[ACTIVITY]: When you reach the line that contains "alternatives" in the data below, copy it and every line after it exactly, adding nothing.

[DATA TO EXAMINE]:
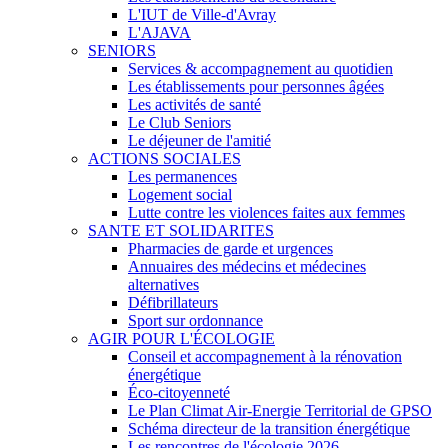
L'IUT de Ville-d'Avray
L'AJAVA
SENIORS
Services & accompagnement au quotidien
Les établissements pour personnes âgées
Les activités de santé
Le Club Seniors
Le déjeuner de l'amitié
ACTIONS SOCIALES
Les permanences
Logement social
Lutte contre les violences faites aux femmes
SANTE ET SOLIDARITES
Pharmacies de garde et urgences
Annuaires des médecins et médecines
alternatives
Défibrillateurs
Sport sur ordonnance
AGIR POUR L'ÉCOLOGIE
Conseil et accompagnement à la rénovation
énergétique
Éco-citoyenneté
Le Plan Climat Air-Energie Territorial de GPSO
Schéma directeur de la transition énergétique
Les rencontres de l'écologie 2026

[TASK ANSWER]:
alternatives
Défibrillateurs
Sport sur ordonnance
AGIR POUR L'ÉCOLOGIE
Conseil et accompagnement à la rénovation
énergétique
Éco-citoyenneté
Le Plan Climat Air-Energie Territorial de GPSO
Schéma directeur de la transition énergétique
Les rencontres de l'écologie 2026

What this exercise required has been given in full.